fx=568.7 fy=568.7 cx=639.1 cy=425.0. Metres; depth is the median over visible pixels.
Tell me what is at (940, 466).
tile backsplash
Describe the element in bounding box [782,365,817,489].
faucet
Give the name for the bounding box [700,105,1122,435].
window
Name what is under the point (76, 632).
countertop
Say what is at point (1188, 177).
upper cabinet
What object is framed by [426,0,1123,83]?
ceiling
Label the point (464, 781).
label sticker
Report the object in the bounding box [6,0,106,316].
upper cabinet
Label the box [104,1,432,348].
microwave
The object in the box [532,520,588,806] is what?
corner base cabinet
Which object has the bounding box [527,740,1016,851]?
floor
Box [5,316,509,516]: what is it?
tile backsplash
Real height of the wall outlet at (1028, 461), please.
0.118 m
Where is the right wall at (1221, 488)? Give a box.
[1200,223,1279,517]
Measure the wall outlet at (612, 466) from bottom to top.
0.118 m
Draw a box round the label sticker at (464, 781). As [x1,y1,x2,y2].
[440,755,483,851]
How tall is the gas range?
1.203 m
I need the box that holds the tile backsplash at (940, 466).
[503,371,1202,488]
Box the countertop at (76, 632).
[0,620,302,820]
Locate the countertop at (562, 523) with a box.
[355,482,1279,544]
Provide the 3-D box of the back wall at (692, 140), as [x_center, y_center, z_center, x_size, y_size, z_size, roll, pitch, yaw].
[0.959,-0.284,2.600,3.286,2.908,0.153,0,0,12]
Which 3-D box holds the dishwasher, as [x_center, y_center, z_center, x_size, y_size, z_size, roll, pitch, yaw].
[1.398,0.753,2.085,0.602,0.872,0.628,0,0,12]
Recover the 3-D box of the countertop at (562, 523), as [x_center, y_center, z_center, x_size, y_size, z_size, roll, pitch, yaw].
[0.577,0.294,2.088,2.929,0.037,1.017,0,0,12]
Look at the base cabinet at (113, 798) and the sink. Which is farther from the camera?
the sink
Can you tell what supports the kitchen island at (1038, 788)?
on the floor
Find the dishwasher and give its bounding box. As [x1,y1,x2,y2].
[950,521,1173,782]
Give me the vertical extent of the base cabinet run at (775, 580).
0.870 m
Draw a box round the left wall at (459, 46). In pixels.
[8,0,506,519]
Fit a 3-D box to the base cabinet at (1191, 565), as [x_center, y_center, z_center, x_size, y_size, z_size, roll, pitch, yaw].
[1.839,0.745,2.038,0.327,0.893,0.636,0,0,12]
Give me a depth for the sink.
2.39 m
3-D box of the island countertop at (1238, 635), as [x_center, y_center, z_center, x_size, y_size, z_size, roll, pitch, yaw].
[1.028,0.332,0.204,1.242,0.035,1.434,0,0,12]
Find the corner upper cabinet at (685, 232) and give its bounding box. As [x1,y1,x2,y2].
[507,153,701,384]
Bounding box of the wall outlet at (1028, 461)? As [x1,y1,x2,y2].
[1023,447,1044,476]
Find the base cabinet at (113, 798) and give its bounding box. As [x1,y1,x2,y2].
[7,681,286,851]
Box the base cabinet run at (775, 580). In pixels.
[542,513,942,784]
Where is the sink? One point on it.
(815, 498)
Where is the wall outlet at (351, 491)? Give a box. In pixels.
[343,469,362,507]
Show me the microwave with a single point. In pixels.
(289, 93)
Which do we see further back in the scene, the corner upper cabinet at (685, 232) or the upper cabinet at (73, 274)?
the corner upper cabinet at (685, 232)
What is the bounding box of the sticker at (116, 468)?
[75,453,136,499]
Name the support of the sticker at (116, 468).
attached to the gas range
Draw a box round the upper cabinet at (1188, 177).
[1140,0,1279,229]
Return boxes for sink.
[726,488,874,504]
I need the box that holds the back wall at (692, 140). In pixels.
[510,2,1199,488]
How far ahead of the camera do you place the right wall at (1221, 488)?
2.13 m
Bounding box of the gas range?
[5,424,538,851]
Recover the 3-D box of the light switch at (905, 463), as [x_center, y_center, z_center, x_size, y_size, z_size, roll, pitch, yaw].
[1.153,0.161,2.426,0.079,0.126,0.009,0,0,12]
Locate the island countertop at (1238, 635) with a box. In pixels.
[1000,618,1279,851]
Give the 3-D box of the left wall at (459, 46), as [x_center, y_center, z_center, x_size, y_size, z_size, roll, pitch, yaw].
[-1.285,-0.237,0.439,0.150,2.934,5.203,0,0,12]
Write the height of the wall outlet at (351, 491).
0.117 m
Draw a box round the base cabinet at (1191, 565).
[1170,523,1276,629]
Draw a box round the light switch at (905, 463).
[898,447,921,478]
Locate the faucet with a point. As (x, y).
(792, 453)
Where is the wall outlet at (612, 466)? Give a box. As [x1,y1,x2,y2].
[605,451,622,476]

● ● ● ● ● ● ●

Go through the records above and copy each one exactly.

**Answer**.
fx=568.7 fy=568.7 cx=639.1 cy=425.0. Metres; depth is the median over visible pixels.
Tell me what is at (940, 466).
tile backsplash
Describe the element in bounding box [782,365,817,489].
faucet
Give the name for the bounding box [700,105,1122,435].
window
Name what is under the point (76, 632).
countertop
Say what is at point (1188, 177).
upper cabinet
What object is framed by [426,0,1123,83]?
ceiling
Label the point (464, 781).
label sticker
Report the object in the bounding box [6,0,106,316].
upper cabinet
Label the box [104,1,432,348].
microwave
The object in the box [532,520,588,806] is what?
corner base cabinet
Which object has the bounding box [527,740,1016,851]?
floor
Box [5,316,509,516]: what is it?
tile backsplash
Real height of the wall outlet at (1028, 461), please.
0.118 m
Where is the right wall at (1221, 488)? Give a box.
[1200,223,1279,517]
Measure the wall outlet at (612, 466) from bottom to top.
0.118 m
Draw a box round the label sticker at (464, 781). As [x1,y1,x2,y2].
[440,755,483,851]
How tall is the gas range?
1.203 m
I need the box that holds the tile backsplash at (940, 466).
[503,371,1202,488]
Box the countertop at (76, 632).
[0,620,302,820]
Locate the countertop at (562, 523) with a box.
[355,482,1279,544]
Provide the 3-D box of the back wall at (692, 140), as [x_center, y_center, z_center, x_size, y_size, z_size, roll, pitch, yaw].
[0.959,-0.284,2.600,3.286,2.908,0.153,0,0,12]
Which 3-D box holds the dishwasher, as [x_center, y_center, z_center, x_size, y_size, z_size, roll, pitch, yaw].
[1.398,0.753,2.085,0.602,0.872,0.628,0,0,12]
Recover the 3-D box of the countertop at (562, 523), as [x_center, y_center, z_center, x_size, y_size, z_size, roll, pitch, yaw].
[0.577,0.294,2.088,2.929,0.037,1.017,0,0,12]
Look at the base cabinet at (113, 798) and the sink. Which is farther from the camera?
the sink
Can you tell what supports the kitchen island at (1038, 788)?
on the floor
Find the dishwasher and give its bounding box. As [x1,y1,x2,y2].
[950,521,1173,782]
Give me the vertical extent of the base cabinet run at (775, 580).
0.870 m
Draw a box round the left wall at (459, 46). In pixels.
[8,0,506,519]
Fit a 3-D box to the base cabinet at (1191, 565), as [x_center, y_center, z_center, x_size, y_size, z_size, roll, pitch, yaw].
[1.839,0.745,2.038,0.327,0.893,0.636,0,0,12]
Give me a depth for the sink.
2.39 m
3-D box of the island countertop at (1238, 635), as [x_center, y_center, z_center, x_size, y_size, z_size, roll, pitch, yaw].
[1.028,0.332,0.204,1.242,0.035,1.434,0,0,12]
Find the corner upper cabinet at (685, 232) and give its bounding box. As [x1,y1,x2,y2].
[507,153,701,384]
Bounding box of the wall outlet at (1028, 461)? As [x1,y1,x2,y2].
[1023,447,1044,476]
Find the base cabinet at (113, 798) and give its bounding box. As [x1,y1,x2,y2].
[7,681,286,851]
Box the base cabinet run at (775, 580). In pixels.
[542,513,942,784]
Where is the sink? One point on it.
(815, 498)
Where is the wall outlet at (351, 491)? Give a box. In pixels.
[343,469,362,507]
Show me the microwave with a single point. In pixels.
(289, 93)
Which do we see further back in the scene, the corner upper cabinet at (685, 232) or the upper cabinet at (73, 274)?
the corner upper cabinet at (685, 232)
What is the bounding box of the sticker at (116, 468)?
[75,453,136,499]
Name the support of the sticker at (116, 468).
attached to the gas range
Draw a box round the upper cabinet at (1188, 177).
[1140,0,1279,229]
Return boxes for sink.
[726,488,874,504]
I need the box that holds the back wall at (692, 140). In pixels.
[510,2,1199,488]
How far ahead of the camera do you place the right wall at (1221, 488)?
2.13 m
Bounding box of the gas range?
[5,424,538,851]
Recover the 3-D box of the light switch at (905, 463), as [x_center, y_center, z_center, x_size, y_size, z_size, roll, pitch, yaw].
[1.153,0.161,2.426,0.079,0.126,0.009,0,0,12]
Locate the island countertop at (1238, 635) with a box. In pixels.
[1000,618,1279,851]
Give the 3-D box of the left wall at (459, 46), as [x_center, y_center, z_center, x_size, y_size, z_size, roll, pitch, yaw].
[-1.285,-0.237,0.439,0.150,2.934,5.203,0,0,12]
Write the height of the wall outlet at (351, 491).
0.117 m
Draw a box round the base cabinet at (1191, 565).
[1170,523,1276,629]
Draw a box round the light switch at (905, 463).
[898,447,921,478]
Locate the faucet with a point. As (x, y).
(792, 453)
Where is the wall outlet at (612, 466)? Give a box. As [x1,y1,x2,y2].
[605,451,622,476]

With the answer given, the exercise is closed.